When the weather is nice, Mulcahy moved her classes outside.

Part of Mulcahy’s inclination to return to face-to-face instruction was founded in the earlier limitations of teaching music online.

 “Zoom was not intended for use to teach music lessons,” she said, adding that “certain settings have now been upgraded; musicians all over the world are using it.”

The best part of returning to campus was the response Mulcahy received from the students.

“The students are so appreciative of the opportunity to play live and together,” she said. “I feel like they’re more appreciative of me, too, and they thank me every day.”

That student affirmation is echoed by Robinson Professor of Public Affairs Steven Pearlstein. 

“The students really appreciate it,” he said. “They see that the professor is working hard to make the class possible.” 

In fact, one student jokingly told Pearlstein that his class was the highlight of his social week.

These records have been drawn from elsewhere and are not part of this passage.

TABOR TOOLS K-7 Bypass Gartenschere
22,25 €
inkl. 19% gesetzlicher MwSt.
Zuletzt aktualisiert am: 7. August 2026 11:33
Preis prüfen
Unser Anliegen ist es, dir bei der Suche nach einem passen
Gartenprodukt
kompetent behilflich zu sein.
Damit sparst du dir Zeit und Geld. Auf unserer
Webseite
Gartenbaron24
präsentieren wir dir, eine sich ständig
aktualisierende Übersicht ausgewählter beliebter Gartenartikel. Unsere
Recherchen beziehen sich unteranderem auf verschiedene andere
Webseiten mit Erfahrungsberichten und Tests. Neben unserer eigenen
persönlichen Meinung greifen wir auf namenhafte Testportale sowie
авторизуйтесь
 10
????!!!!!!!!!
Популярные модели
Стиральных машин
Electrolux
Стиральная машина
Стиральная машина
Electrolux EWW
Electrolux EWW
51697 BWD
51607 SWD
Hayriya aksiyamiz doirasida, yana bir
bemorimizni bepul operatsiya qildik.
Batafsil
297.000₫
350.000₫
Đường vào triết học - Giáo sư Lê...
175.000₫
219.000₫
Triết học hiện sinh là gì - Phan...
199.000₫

Pearlstein added:  “I really wanted to teach in person. I get a lot of energy from the students, and they get a lot of energy from me.”

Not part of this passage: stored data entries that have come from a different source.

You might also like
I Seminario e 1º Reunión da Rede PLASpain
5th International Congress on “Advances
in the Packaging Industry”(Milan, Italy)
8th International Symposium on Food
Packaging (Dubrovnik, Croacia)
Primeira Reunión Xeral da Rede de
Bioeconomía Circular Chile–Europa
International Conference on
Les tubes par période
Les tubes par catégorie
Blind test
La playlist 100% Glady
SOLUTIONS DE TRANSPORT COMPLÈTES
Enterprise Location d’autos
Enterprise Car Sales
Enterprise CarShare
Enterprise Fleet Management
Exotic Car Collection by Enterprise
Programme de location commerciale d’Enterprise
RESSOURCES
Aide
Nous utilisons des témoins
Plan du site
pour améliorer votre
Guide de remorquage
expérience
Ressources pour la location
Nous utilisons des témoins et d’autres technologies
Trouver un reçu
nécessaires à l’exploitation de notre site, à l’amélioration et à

Pearlstein’s Honors 131 classroom is fully equipped with microphones throughout the room and cameras on the walls. 

“Chairs are arrayed like a traditional classroom,” he said. “[Facilities] put Xs on the floor, and arranged eight feet between each of them” to comply with physical distancing requirements.

The microphones allow students and Pearlstein to be heard clearly through their masks.

It was important to Pearlstein to maintain the same Socratic method format for this class that he has honed over the years. He credits the classroom he uses for the ability to deliver his lectures as he always has.

“When you teach a large lecture class it’s a little bit like performance art,” Pearlstein said. 

During Pearlstein’s classes, a graduate student coordinates the technology and handles the slides, the microphones, the camera and links to Blackboard Collaborate. 

“Tech and my support spent a long time together preparing for this class, and Blackboard Collaborate has been great,” Pearlstein said. 

In his history class, Stearns also uses Blackboard Collaborate once a week to support small group projects. These group exercises also help students stay engaged.

“This gives students the opportunity for contact in a group setting,” he said. 

This semester, Stearns noted an interesting phenomenon that he attributes to the lack of other activities during the students’ days.

“Some students are actually doing things better this semester,” Stearns said. “I think this classwork is the only thing they have to do—more students are turning in work early and the quality of work for the freshmen students is especially better than I’ve previously seen.”

That, according to Stearns, is a silver lining of this unprecedented semester.